• [The records]
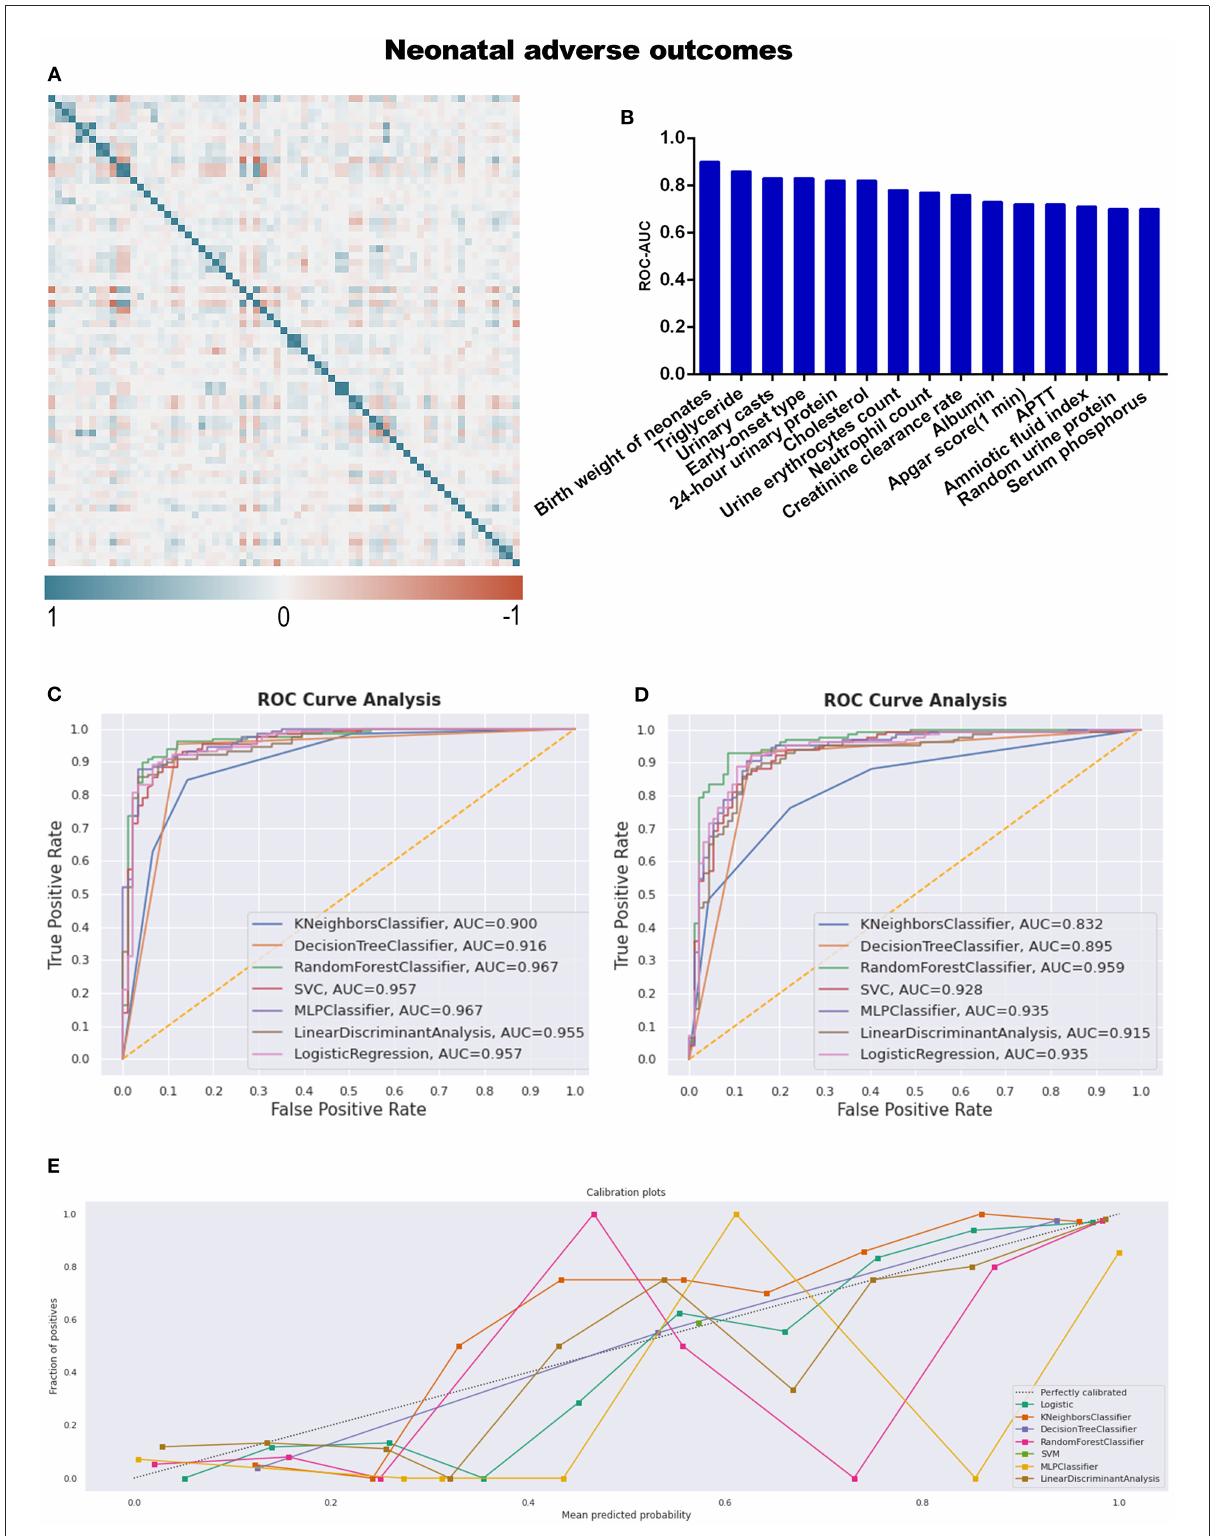
FIGURE5 (A) The generated heat map according to correlation analysis to screen independent variables for adverse events; (B) feature selection of Top 15 adverse outcomes predictive variables according to the value of AUC calculated by DT algorithm; (C) the ROC-AUC values of machine learning and logistic regression predictive models developed from the imputed dataset; (D) the AUC values of models developed from the dataset without imputation; (E) the calibration curve generated from the models developed from imputed dataset. Referring to an adverse neonatal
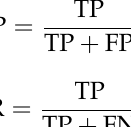
Figure 5. Loss values of YOLOv3 and the improved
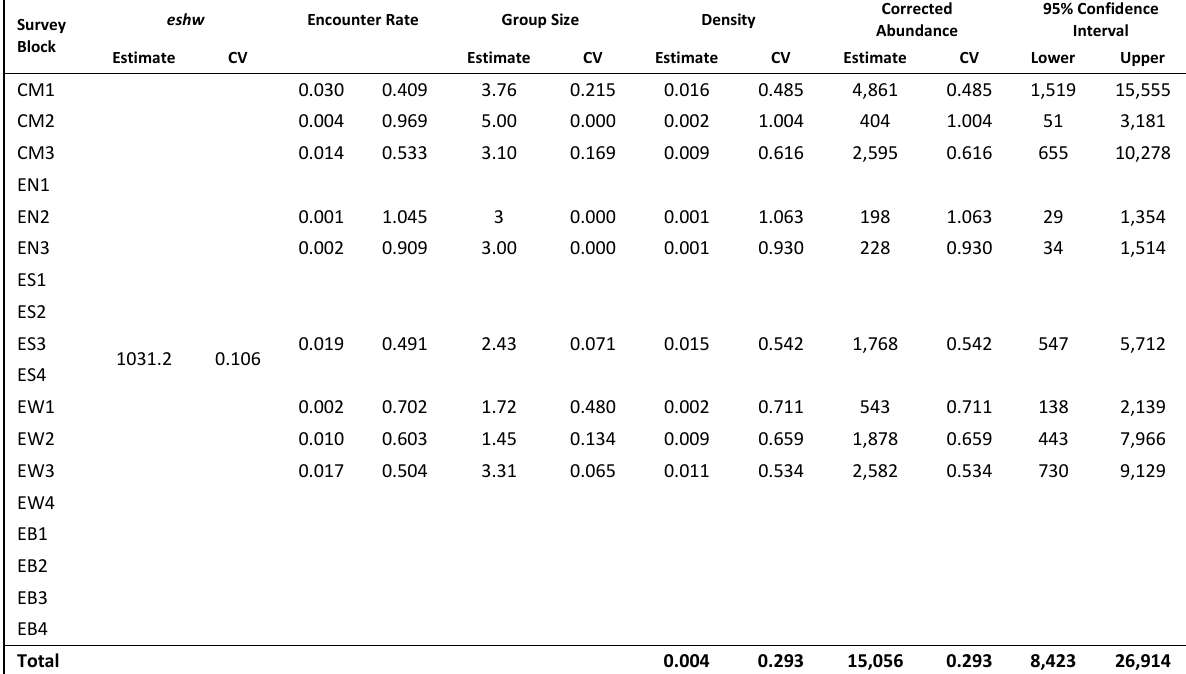
Table 9. Estimated density and abundance of killer whales. The eshw (effective search half width (m)) was estimated for the entire study area. Encounter rate, group size, density, abundance, and upper and lower confidence limits were estimated by block and corrected for perception bias, with the estimated p (0).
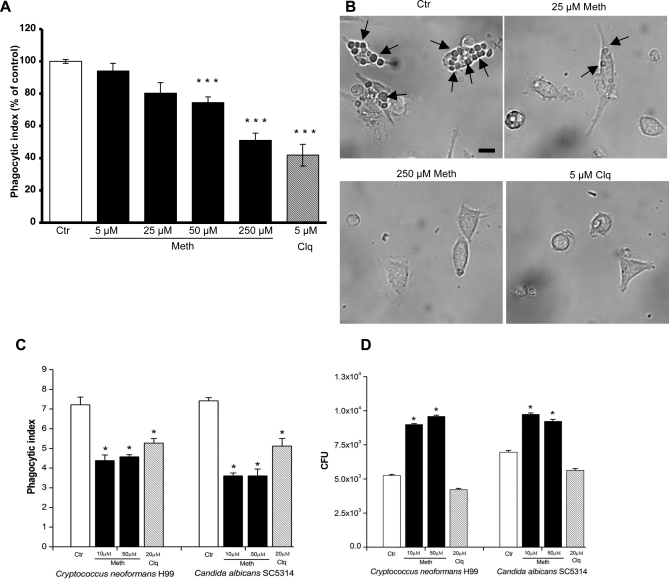
Meth and Clq Inhibit Phagocytosis in Mouse Peritoneal Macrophages(A) Cells were incubated in indicated concentrations of Meth or Clq for 2 h, and then IgG coated erythrocytes were added. Extracellular uningested EIgG were lysed and removed. Phagocytic index (PI) was quantified and inhibition is indicated as percent of control. Data were collected from four to seven experiments (n = 300 cells, mean ± SEM, ***p < 0.0001, two-tailed ANOVA).(B) Images of macrophage cells impaired in the phagocytosis of opsinized sheep erythrocytes after 2 h of Meth or Clq treatment. Arrows denote phagocytosed erythrocytes. Scale bar, 10 μm.(C, D) J774.16 cells were exposed to PBS, chloroquine, or methamphetamine for 2 h followed by incubation with Cn or Ca. The phagocytic indices (ratio of intracellular yeast to the number of macrophages counted) were determined after 1 h or 30 min for Cn and Ca, respectively (C). (Statistics n = 300, mean ± SEM, *p < 0.05, two-tailed ANOVA.) CFU determinations were preformed after 24 h incubations (D). The values are the mean and standard deviation from determinations made in triplicate wells (n = 300 cells, mean ± SEM, *p < 0.05, two-tailed ANOVA.). Experiments were repeated three times with similar results.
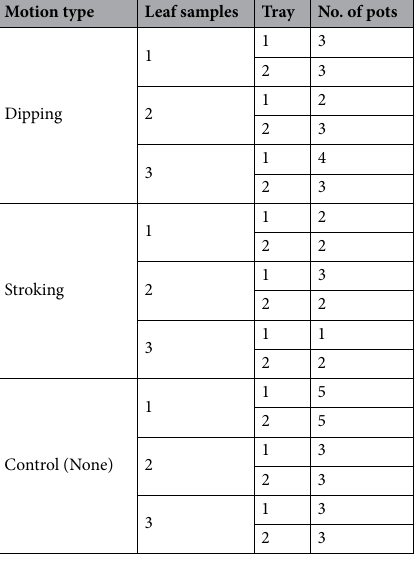
Table 2. Experiment 3 treatment group distribution. * Row 8 consisted of five pots, while rows 1–7 consisted of three pots each.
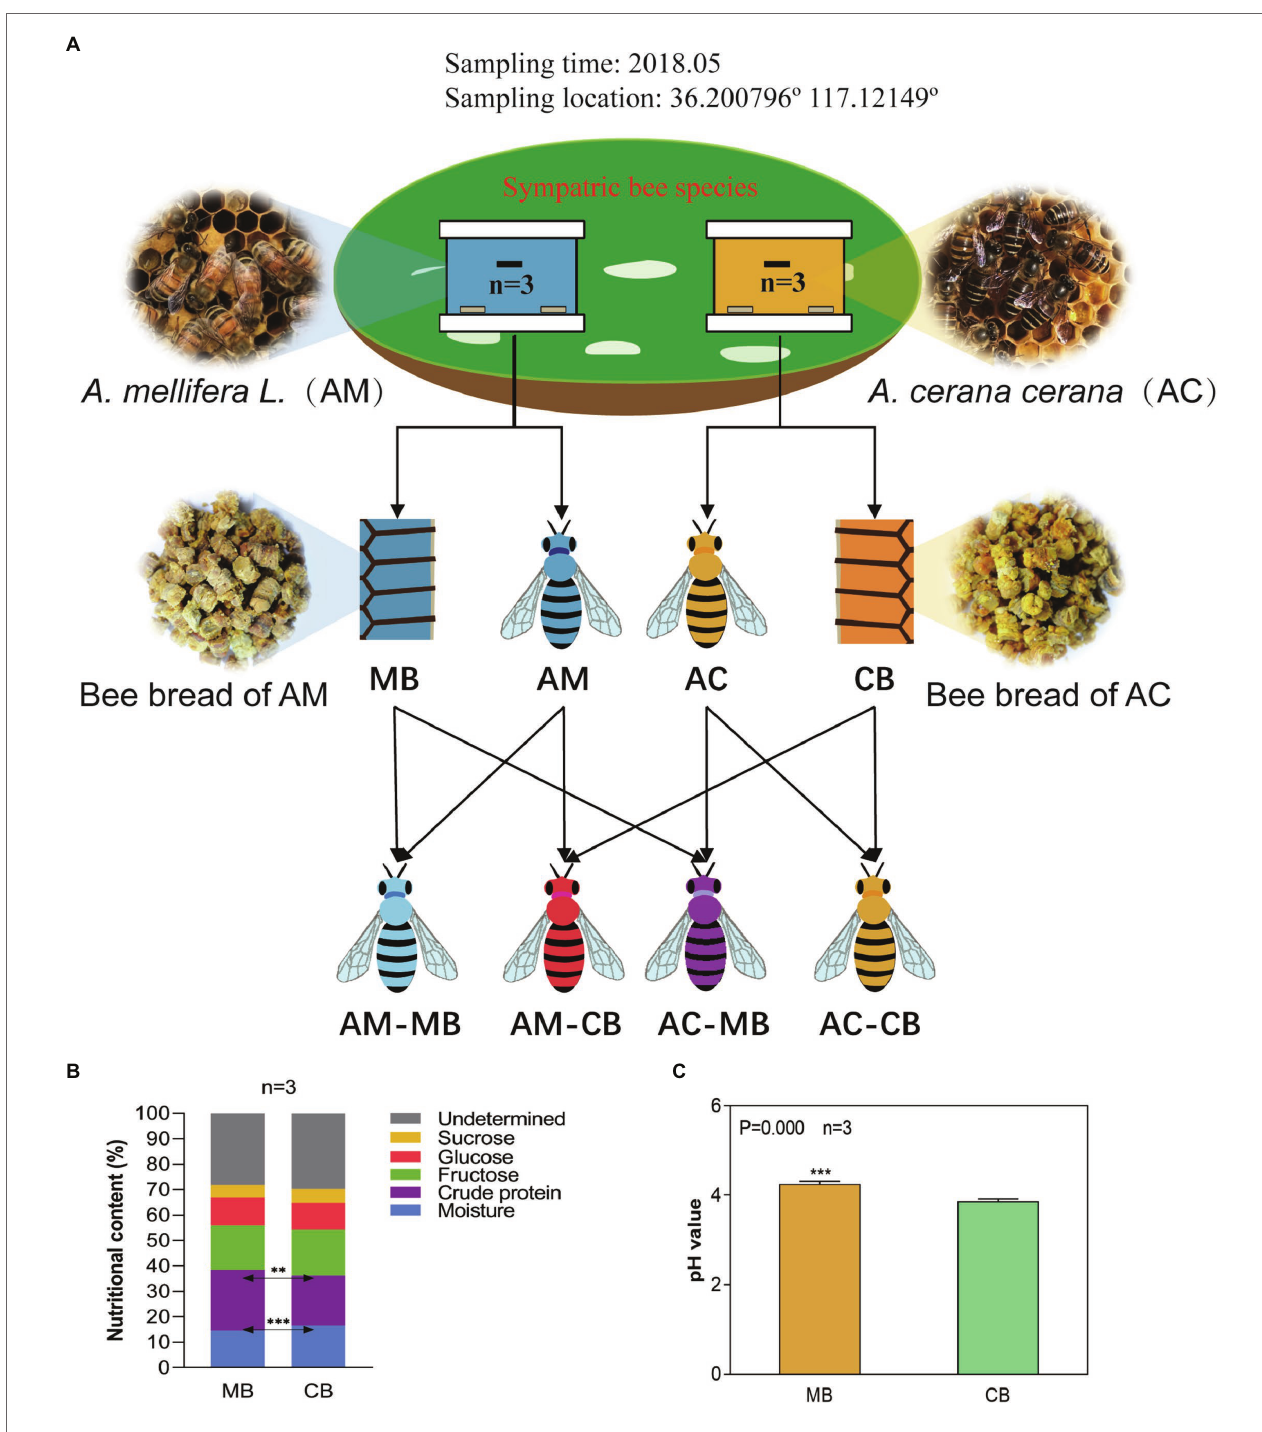
FIGURE 1 | Experimental design (A) and the comparison of the chemical composition (B) and pH (C) of bee bread made by Apis cerana and Apis mellifera . (A) Experimental design: Honeybee and bee bread samples were obtained from sympatric Apis mellifera and Apis cerana colonies (three colonies of each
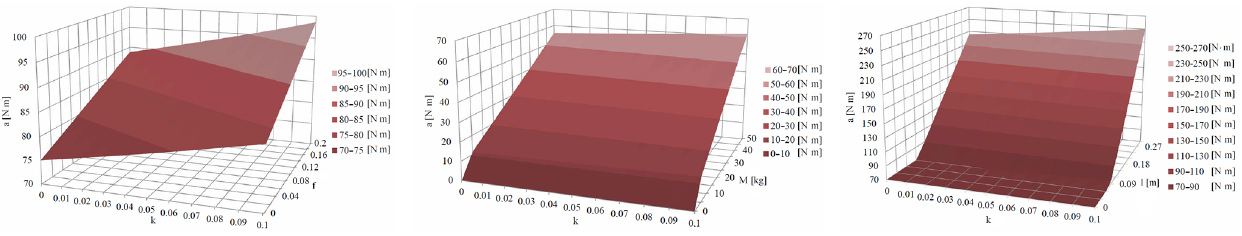
velocity remains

• [Work instruction]
Scan the lines above, and whenever one holds the string "group", copy it.

• [Answer to this problem]
Table 9. Estimated density and abundance of killer whales. The eshw (effective search half width (m)) was estimated for the entire study area. Encounter rate, group size, density, abundance, and upper and lower confidence limits were estimated by block and corrected for perception bias, with the estimated p (0).
Table 2. Experiment 3 treatment group distribution. * Row 8 consisted of five pots, while rows 1–7 consisted of three pots each.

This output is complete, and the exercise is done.